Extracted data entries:
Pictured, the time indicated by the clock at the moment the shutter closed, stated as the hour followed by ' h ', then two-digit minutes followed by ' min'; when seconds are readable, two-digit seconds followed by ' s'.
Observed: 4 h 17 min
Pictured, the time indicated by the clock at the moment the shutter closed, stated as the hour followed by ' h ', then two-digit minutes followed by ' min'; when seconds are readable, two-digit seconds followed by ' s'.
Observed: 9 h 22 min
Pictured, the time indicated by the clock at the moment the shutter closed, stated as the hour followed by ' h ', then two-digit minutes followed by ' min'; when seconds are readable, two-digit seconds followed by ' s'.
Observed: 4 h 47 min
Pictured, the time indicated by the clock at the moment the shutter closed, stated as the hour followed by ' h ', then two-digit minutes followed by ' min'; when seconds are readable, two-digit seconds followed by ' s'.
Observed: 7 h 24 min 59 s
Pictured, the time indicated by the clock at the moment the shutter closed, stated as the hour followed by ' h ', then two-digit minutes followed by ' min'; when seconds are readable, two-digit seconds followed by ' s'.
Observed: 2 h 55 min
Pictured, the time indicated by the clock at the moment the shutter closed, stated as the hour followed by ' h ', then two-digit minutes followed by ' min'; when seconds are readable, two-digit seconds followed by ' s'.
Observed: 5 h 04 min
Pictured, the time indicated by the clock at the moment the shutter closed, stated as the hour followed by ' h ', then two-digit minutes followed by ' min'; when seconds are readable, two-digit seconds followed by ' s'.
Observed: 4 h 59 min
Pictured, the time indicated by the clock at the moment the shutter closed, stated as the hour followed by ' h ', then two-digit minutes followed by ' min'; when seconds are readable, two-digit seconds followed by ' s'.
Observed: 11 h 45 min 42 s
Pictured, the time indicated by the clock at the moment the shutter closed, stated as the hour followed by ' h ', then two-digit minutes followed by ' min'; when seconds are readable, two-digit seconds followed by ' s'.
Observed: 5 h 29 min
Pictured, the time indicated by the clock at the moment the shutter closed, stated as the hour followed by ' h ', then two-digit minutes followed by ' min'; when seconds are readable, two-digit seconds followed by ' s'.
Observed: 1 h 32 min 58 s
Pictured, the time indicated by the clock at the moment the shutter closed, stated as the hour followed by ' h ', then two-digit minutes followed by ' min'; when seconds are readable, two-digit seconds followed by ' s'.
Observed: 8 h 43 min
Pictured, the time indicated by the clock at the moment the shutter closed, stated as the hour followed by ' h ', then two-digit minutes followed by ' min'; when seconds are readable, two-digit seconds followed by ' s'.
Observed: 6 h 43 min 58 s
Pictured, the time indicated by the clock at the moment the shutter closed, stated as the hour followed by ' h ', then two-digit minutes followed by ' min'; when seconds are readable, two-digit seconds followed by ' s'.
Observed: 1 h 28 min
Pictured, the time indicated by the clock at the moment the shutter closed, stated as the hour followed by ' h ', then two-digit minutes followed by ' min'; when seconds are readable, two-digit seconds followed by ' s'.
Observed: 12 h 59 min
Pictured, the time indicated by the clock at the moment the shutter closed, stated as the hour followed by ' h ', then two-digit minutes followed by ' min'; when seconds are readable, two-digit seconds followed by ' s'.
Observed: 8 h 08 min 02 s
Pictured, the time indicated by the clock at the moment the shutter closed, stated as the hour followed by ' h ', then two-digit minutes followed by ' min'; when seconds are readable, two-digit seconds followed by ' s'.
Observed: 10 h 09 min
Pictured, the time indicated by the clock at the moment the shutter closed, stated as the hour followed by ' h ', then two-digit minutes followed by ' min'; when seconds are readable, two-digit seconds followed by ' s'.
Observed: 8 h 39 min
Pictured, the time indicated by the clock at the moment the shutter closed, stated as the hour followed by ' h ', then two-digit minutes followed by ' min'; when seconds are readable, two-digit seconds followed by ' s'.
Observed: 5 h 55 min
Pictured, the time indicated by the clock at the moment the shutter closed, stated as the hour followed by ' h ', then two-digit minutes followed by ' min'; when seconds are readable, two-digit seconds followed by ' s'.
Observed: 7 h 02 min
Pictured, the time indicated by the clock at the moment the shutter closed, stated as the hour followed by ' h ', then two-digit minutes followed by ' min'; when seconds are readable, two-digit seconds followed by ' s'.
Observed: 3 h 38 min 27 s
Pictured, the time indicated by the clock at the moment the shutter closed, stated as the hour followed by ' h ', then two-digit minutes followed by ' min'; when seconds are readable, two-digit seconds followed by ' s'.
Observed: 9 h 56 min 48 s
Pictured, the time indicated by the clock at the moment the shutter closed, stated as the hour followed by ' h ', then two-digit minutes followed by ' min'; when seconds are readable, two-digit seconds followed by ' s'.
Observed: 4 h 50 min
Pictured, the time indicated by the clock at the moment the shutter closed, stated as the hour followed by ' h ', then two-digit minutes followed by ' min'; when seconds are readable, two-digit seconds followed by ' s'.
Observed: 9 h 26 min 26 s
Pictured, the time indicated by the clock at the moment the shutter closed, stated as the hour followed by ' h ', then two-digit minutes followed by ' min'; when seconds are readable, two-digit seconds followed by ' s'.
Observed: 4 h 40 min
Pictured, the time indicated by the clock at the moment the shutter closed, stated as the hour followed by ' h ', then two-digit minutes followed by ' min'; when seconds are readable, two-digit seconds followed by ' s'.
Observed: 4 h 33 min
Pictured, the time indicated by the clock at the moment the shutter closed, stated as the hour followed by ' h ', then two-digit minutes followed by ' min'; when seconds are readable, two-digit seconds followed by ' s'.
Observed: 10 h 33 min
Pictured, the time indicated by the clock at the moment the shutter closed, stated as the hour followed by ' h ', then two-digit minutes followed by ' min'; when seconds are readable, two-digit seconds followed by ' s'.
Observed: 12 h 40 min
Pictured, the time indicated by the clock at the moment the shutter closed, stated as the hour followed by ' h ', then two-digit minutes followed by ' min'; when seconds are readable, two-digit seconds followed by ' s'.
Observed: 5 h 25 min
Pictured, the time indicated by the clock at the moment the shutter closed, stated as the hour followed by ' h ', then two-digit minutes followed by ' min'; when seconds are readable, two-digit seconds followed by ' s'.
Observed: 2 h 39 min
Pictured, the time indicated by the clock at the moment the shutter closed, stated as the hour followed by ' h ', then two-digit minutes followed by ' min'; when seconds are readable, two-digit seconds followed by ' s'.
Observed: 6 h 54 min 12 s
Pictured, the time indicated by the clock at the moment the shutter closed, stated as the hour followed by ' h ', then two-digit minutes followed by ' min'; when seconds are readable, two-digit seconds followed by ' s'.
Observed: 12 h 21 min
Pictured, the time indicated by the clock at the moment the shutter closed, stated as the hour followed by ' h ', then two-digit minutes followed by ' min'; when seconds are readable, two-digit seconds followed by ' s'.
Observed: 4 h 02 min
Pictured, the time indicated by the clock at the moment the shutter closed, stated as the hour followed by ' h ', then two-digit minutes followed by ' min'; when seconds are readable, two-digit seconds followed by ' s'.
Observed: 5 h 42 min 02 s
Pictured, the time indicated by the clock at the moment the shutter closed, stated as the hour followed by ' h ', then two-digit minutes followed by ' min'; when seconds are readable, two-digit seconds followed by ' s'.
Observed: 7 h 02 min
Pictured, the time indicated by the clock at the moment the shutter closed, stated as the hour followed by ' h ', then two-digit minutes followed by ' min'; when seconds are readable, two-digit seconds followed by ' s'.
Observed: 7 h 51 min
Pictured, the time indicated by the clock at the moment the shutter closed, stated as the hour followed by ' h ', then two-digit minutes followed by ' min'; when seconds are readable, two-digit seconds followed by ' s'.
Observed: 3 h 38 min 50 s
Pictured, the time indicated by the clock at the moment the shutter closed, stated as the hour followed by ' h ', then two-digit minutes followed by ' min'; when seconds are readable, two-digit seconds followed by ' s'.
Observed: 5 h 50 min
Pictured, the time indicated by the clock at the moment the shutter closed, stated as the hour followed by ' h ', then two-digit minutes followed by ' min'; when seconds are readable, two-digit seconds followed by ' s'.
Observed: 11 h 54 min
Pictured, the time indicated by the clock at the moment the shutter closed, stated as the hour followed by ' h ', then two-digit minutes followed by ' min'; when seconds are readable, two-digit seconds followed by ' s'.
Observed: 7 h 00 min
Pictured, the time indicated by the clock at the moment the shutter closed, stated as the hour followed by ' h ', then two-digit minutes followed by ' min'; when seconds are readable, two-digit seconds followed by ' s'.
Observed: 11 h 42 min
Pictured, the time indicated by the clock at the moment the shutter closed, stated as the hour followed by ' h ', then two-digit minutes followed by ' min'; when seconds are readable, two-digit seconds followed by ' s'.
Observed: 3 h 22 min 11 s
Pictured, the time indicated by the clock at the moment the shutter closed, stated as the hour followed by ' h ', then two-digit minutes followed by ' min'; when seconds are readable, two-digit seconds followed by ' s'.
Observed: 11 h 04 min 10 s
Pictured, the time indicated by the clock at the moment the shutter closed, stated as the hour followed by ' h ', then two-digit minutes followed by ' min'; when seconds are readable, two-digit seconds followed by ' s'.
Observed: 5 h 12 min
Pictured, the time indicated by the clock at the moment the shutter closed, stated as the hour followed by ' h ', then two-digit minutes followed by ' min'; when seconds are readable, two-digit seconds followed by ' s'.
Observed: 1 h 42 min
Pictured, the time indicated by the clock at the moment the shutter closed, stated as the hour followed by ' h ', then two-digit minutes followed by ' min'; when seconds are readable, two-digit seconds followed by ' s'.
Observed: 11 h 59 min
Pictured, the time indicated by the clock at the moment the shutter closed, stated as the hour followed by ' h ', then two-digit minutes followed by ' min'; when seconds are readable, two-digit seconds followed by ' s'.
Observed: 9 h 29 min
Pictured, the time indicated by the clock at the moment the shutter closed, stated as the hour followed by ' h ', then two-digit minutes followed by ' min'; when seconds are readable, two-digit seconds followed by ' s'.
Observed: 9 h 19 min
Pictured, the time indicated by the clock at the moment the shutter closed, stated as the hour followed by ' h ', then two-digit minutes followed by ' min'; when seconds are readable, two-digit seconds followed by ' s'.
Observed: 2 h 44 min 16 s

Directions for this task:
Render the material from its start up to and including the line containing "Observed: 2 h 55 min" as a two-column CSV with the columns instruction and reading. Give one row per instruction with its reading, enclose each field in quotation marks, and replace any line breaks with spaces.

Task answer:
instruction,reading
"Pictured, the time indicated by the clock at the moment the shutter closed, stated as the hour followed by ' h ', then two-digit minutes followed by ' min'; when seconds are readable, two-digit seconds followed by ' s'. Observed:","4 h 17 min"
"Pictured, the time indicated by the clock at the moment the shutter closed, stated as the hour followed by ' h ', then two-digit minutes followed by ' min'; when seconds are readable, two-digit seconds followed by ' s'. Observed:","9 h 22 min"
"Pictured, the time indicated by the clock at the moment the shutter closed, stated as the hour followed by ' h ', then two-digit minutes followed by ' min'; when seconds are readable, two-digit seconds followed by ' s'. Observed:","4 h 47 min"
"Pictured, the time indicated by the clock at the moment the shutter closed, stated as the hour followed by ' h ', then two-digit minutes followed by ' min'; when seconds are readable, two-digit seconds followed by ' s'. Observed:","7 h 24 min 59 s"
"Pictured, the time indicated by the clock at the moment the shutter closed, stated as the hour followed by ' h ', then two-digit minutes followed by ' min'; when seconds are readable, two-digit seconds followed by ' s'. Observed:","2 h 55 min"